Originally posted at Dangerous Minds on 01/11/2016. Available here.
The kids thought the old man creepy. He had spidery legs, walked funny and was kinda misshapen. They told the younger kids he was a murderer, a weirdo and you don’t ever wanna go near his house. The grownups that knew him thought him a miser, a strange one, or that retired guy who’s always taking pictures. He had been a photographer—worked as a commercial photographer taking photos of ships, machines, or whatever the heck he was paid to shoot. Now he walked around New Orleans trying to take pictures with one of those newfangled hand cameras.
His name was E. J. Bellocq—John Ernest Joseph Bellocq. Nobody knew very much about him. He was a quiet man, kept himself to himself—which always sounds like the kind of thing said by neighbors after they find out they were living next door to particularly active serial killer.

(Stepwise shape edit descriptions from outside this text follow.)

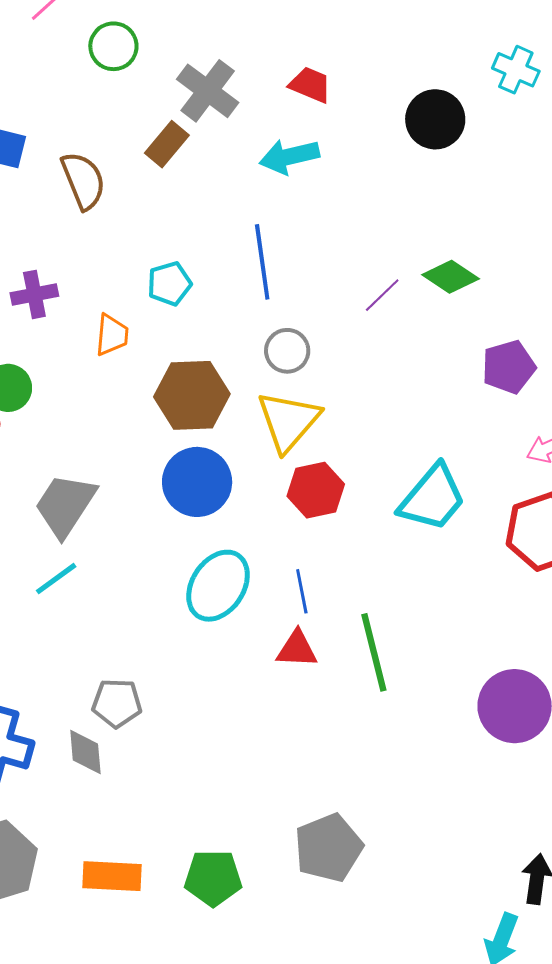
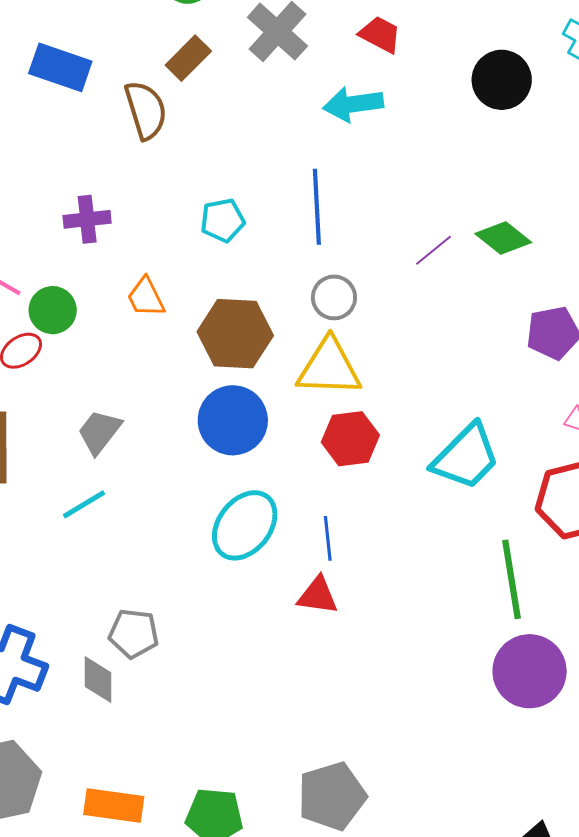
brown rectangle: (167, 144) -> (188, 58), moved
orange trapezoid: (112, 335) -> (146, 297), moved, turned 144
yellow triangle: (288, 421) -> (329, 368), turned 46
gray trapezoid: (65, 505) -> (99, 432), size x0.7
green line: (374, 652) -> (512, 579), moved

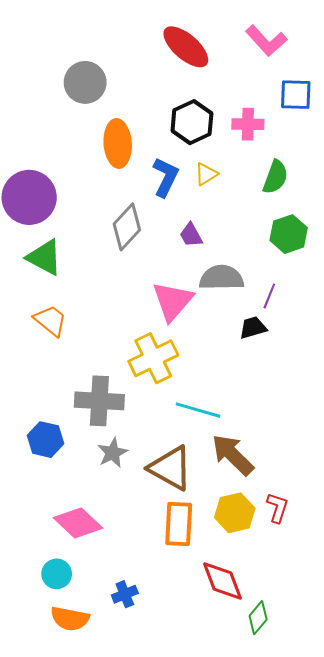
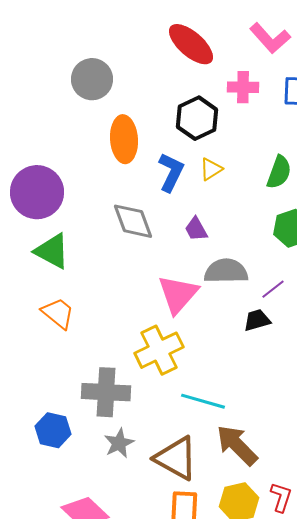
pink cross: (248, 124) -> (243, 87), moved
gray diamond: (127, 227) -> (133, 221), turned -63
purple line: (269, 296) -> (273, 289), turned 30

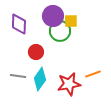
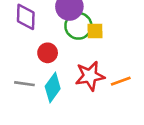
yellow square: (71, 21) -> (95, 31), moved
red star: (69, 84) -> (90, 76), moved

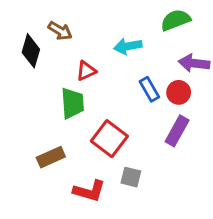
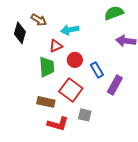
cyan arrow: (128, 46) -> (70, 30), moved
blue rectangle: (149, 89) -> (97, 70), moved
red circle: (179, 92) -> (75, 60), moved
brown rectangle: (51, 157) -> (46, 102), moved, turned 36

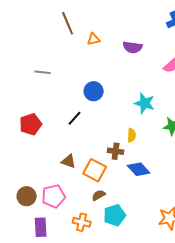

Bellocq was no serial killer—but he did have a secret life that only came to light after his death in 1949.
In amongst his personal effects were about ninety glass plate photographs stored in his desk. These pictures were portraits of prostitutes from the red light district of Storyville circa 1912. They were portraits—often featuring the same women posed on chairs or standing in rooms where they worked their trade as prostitutes. Bellocq must have had a close—if not intimate—relationship with these women in order to gain their trust and have them pose so willingly. Portrait photography is a work of collaboration. These women are posing as they want to be seen—wearing furs or prized clothes, smiling with a pet dog, lying like one of Henri Matisse’s odalisques, or playing cards. The images are considered and composed. Other than that, we know very little about E. J. Bellocq and the women he photographed.
What we do learn is the historical conditions—the quality of rooms and brothels—these prostitutes lived and worked in around the turn of the last century in New Orleans. The rest we can imagine or fictionalize—as Louis Malle infamously did with his film (inspired by a song) of Bellocq’s relationship with an underage prostitute in Pretty Baby.